Reproduce every one of the records below word for word, omitting the pictures.

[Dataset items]
__________________________________________________

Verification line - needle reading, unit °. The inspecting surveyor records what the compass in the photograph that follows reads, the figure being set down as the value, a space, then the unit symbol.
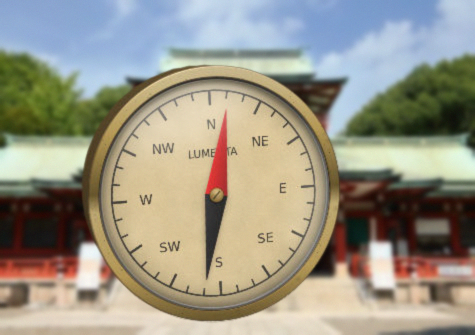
10 °
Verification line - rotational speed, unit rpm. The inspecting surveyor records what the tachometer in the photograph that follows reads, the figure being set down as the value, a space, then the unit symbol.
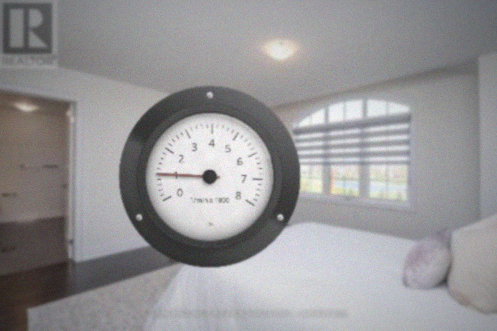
1000 rpm
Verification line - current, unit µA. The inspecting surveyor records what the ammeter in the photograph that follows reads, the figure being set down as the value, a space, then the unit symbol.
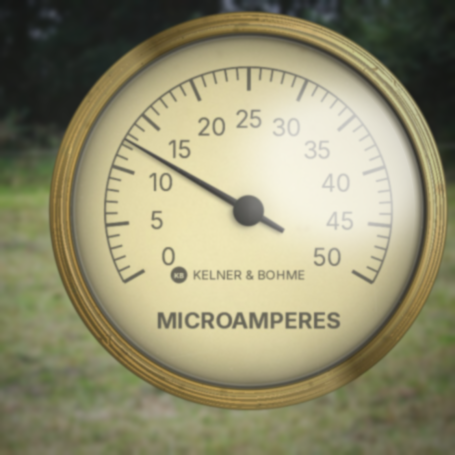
12.5 µA
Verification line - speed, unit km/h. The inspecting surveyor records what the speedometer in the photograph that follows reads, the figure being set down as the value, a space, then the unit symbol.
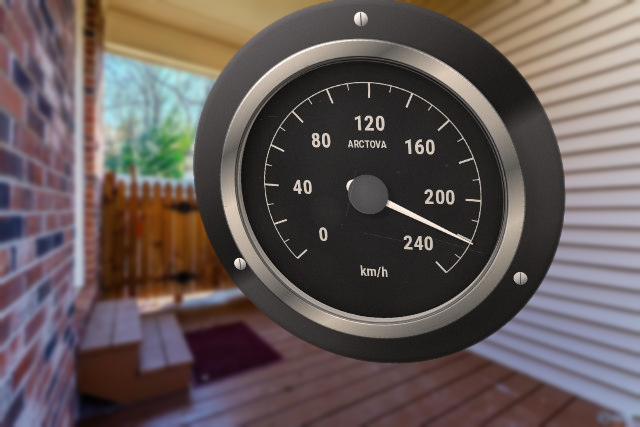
220 km/h
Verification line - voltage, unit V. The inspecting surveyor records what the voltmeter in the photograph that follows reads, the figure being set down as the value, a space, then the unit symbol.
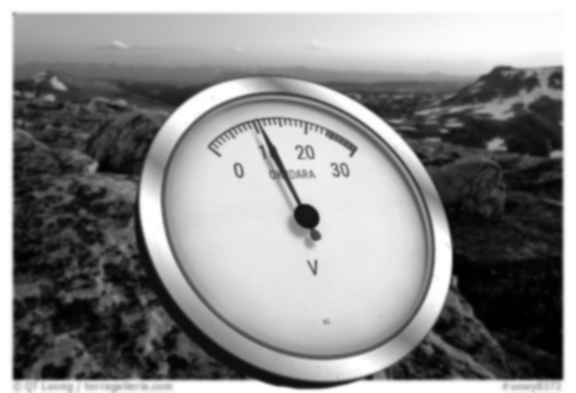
10 V
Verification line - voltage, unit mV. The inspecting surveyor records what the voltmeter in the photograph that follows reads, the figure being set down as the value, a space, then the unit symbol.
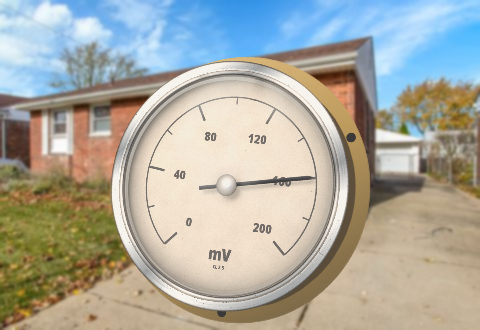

__________________________________________________

### [Solution to this task]
Verification line - needle reading, unit °. The inspecting surveyor records what the compass in the photograph that follows reads, the figure being set down as the value, a space, then the unit symbol.
10 °
Verification line - rotational speed, unit rpm. The inspecting surveyor records what the tachometer in the photograph that follows reads, the figure being set down as the value, a space, then the unit symbol.
1000 rpm
Verification line - current, unit µA. The inspecting surveyor records what the ammeter in the photograph that follows reads, the figure being set down as the value, a space, then the unit symbol.
12.5 µA
Verification line - speed, unit km/h. The inspecting surveyor records what the speedometer in the photograph that follows reads, the figure being set down as the value, a space, then the unit symbol.
220 km/h
Verification line - voltage, unit V. The inspecting surveyor records what the voltmeter in the photograph that follows reads, the figure being set down as the value, a space, then the unit symbol.
10 V
Verification line - voltage, unit mV. The inspecting surveyor records what the voltmeter in the photograph that follows reads, the figure being set down as the value, a space, then the unit symbol.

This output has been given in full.